Passage shown »

Rule 230 is placed in the chapter titled ‘Restitution’. It is substantively the same as when it first appeared in the 6th edition of Dicey in the chapter titled ‘Quasi-Contract’,Footnote 97 which suggests it was formulated with unjust enrichment actions in mind. Insofar as knowing receipt is founded on, or is similar to, unjust enrichment, Rule 230 would provide the appropriate choice of law rule. Applying Rule 230 to knowing receipt on the basis that the remedy is ‘restitutionary’ in nature stands on less firm ground, for the reasons given above. In addition, Rule 230 was originally formulated before the division between unjust enrichment claims and restitution for wrongs claims became generally accepted.Footnote 98

In the earlier decisions, courts tended to apply sub-rule 2(c) to knowing receipt. In El Ajou v Dollar Land Holdings, Millett J considered, ‘without discussion’,Footnote 99 that the governing law of the knowing receipt claim was the law of the country where the defendant received the money, relying on sub-rule 2(c).Footnote 100 The Court of Appeal in Trustor v Smallbone Footnote 101 applied English law when the misappropriated funds had been transferred from the claimant's English bank account to the recipient's English bank account. The Singapore Court of Appeal has also applied the law of the place of enrichment to knowing receipt.Footnote 102

In later cases, courts have seised on the analysis of sub-ruIe 2(c) by Collins J (as he then was) in Barros Mattos Jnr v Macdaniels Ltd to the effect that it was not to be treated as a ‘free-standing rule’ to be mechanically applied irrespective of the factual circumstances or particular issue involved.Footnote 103 There has been a perceptible shift away from treating the sub-rules in paragraph two as fixed rules, and towards accepting that the primary choice of law rule is the general rule set out in paragraph one, for which the sub-rules merely provide guidance.

About this exercise »
According to the passage on knowing receipt, in which chapter is Rule 230 placed? Answer using only the passage on knowing receipt.

Material shown »
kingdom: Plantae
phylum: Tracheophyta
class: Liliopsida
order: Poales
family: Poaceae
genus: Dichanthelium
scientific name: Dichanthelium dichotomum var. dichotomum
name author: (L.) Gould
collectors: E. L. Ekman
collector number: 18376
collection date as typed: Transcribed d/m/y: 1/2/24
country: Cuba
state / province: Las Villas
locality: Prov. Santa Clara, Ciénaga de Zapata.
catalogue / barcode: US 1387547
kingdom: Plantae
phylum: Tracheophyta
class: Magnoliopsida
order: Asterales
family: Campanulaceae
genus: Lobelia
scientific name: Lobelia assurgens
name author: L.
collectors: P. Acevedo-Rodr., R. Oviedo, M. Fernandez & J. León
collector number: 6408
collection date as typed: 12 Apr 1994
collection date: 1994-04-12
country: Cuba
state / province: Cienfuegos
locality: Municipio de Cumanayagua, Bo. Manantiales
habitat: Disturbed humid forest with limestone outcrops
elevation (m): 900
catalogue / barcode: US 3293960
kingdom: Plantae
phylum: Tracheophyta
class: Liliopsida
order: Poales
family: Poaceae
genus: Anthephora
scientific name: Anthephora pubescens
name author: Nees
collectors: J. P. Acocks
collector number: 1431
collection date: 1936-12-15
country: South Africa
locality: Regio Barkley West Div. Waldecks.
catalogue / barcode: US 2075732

Response below »
The chapter titled 'Restitution'.